*TASK DIRECTIONS*: Rewrite the items below, changing every "catalogue / barcode" to "catalog number" and leaving everything else as it is.

*INPUT MATERIAL*:
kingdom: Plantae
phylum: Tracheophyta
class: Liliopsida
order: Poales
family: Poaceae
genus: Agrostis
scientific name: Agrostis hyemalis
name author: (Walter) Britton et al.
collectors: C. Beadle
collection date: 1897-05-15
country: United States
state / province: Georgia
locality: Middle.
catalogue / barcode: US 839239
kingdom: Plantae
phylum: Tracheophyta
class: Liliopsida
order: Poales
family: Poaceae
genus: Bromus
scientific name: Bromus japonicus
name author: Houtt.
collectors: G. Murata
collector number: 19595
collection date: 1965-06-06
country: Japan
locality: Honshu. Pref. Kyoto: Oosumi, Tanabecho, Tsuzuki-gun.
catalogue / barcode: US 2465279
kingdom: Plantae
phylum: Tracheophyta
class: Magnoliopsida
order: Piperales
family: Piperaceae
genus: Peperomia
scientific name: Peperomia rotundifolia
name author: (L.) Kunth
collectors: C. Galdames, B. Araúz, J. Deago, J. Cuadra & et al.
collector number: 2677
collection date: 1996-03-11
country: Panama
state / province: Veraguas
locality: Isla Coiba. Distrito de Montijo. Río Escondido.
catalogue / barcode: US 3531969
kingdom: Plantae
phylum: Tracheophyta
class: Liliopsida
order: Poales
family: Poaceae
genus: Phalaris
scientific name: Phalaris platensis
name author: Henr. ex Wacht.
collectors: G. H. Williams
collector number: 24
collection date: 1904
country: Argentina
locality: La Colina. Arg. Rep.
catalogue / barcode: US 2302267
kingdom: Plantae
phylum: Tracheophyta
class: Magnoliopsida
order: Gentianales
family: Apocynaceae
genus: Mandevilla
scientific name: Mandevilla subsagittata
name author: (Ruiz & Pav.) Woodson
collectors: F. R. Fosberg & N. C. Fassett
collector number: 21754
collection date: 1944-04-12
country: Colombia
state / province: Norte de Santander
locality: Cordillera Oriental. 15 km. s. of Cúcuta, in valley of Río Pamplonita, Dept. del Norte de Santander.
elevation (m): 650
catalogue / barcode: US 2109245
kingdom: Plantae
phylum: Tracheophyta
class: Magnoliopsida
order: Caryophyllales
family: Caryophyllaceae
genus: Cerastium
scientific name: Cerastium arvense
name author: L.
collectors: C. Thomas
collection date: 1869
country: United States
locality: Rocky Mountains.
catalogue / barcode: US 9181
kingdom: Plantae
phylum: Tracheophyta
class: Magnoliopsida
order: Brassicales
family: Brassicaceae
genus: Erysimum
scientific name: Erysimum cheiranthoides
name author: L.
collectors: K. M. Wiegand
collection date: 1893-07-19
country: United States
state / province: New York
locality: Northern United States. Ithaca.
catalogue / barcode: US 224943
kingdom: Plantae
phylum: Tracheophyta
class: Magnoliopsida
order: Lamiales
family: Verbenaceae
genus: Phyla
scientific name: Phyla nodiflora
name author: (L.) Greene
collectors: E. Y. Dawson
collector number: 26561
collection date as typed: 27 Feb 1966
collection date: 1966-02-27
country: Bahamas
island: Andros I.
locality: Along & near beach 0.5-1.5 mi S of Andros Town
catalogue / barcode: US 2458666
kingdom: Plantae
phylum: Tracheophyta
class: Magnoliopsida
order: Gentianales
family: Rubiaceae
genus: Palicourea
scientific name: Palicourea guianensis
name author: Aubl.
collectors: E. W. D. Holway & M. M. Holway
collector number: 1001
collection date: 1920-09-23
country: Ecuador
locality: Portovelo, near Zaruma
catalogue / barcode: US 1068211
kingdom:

*THE RESULT*:
kingdom: Plantae
phylum: Tracheophyta
class: Liliopsida
order: Poales
family: Poaceae
genus: Agrostis
scientific name: Agrostis hyemalis
name author: (Walter) Britton et al.
collectors: C. Beadle
collection date: 1897-05-15
country: United States
state / province: Georgia
locality: Middle.
catalog number: US 839239
kingdom: Plantae
phylum: Tracheophyta
class: Liliopsida
order: Poales
family: Poaceae
genus: Bromus
scientific name: Bromus japonicus
name author: Houtt.
collectors: G. Murata
collector number: 19595
collection date: 1965-06-06
country: Japan
locality: Honshu. Pref. Kyoto: Oosumi, Tanabecho, Tsuzuki-gun.
catalog number: US 2465279
kingdom: Plantae
phylum: Tracheophyta
class: Magnoliopsida
order: Piperales
family: Piperaceae
genus: Peperomia
scientific name: Peperomia rotundifolia
name author: (L.) Kunth
collectors: C. Galdames, B. Araúz, J. Deago, J. Cuadra & et al.
collector number: 2677
collection date: 1996-03-11
country: Panama
state / province: Veraguas
locality: Isla Coiba. Distrito de Montijo. Río Escondido.
catalog number: US 3531969
kingdom: Plantae
phylum: Tracheophyta
class: Liliopsida
order: Poales
family: Poaceae
genus: Phalaris
scientific name: Phalaris platensis
name author: Henr. ex Wacht.
collectors: G. H. Williams
collector number: 24
collection date: 1904
country: Argentina
locality: La Colina. Arg. Rep.
catalog number: US 2302267
kingdom: Plantae
phylum: Tracheophyta
class: Magnoliopsida
order: Gentianales
family: Apocynaceae
genus: Mandevilla
scientific name: Mandevilla subsagittata
name author: (Ruiz & Pav.) Woodson
collectors: F. R. Fosberg & N. C. Fassett
collector number: 21754
collection date: 1944-04-12
country: Colombia
state / province: Norte de Santander
locality: Cordillera Oriental. 15 km. s. of Cúcuta, in valley of Río Pamplonita, Dept. del Norte de Santander.
elevation (m): 650
catalog number: US 2109245
kingdom: Plantae
phylum: Tracheophyta
class: Magnoliopsida
order: Caryophyllales
family: Caryophyllaceae
genus: Cerastium
scientific name: Cerastium arvense
name author: L.
collectors: C. Thomas
collection date: 1869
country: United States
locality: Rocky Mountains.
catalog number: US 9181
kingdom: Plantae
phylum: Tracheophyta
class: Magnoliopsida
order: Brassicales
family: Brassicaceae
genus: Erysimum
scientific name: Erysimum cheiranthoides
name author: L.
collectors: K. M. Wiegand
collection date: 1893-07-19
country: United States
state / province: New York
locality: Northern United States. Ithaca.
catalog number: US 224943
kingdom: Plantae
phylum: Tracheophyta
class: Magnoliopsida
order: Lamiales
family: Verbenaceae
genus: Phyla
scientific name: Phyla nodiflora
name author: (L.) Greene
collectors: E. Y. Dawson
collector number: 26561
collection date as typed: 27 Feb 1966
collection date: 1966-02-27
country: Bahamas
island: Andros I.
locality: Along & near beach 0.5-1.5 mi S of Andros Town
catalog number: US 2458666
kingdom: Plantae
phylum: Tracheophyta
class: Magnoliopsida
order: Gentianales
family: Rubiaceae
genus: Palicourea
scientific name: Palicourea guianensis
name author: Aubl.
collectors: E. W. D. Holway & M. M. Holway
collector number: 1001
collection date: 1920-09-23
country: Ecuador
locality: Portovelo, near Zaruma
catalog number: US 1068211
kingdom:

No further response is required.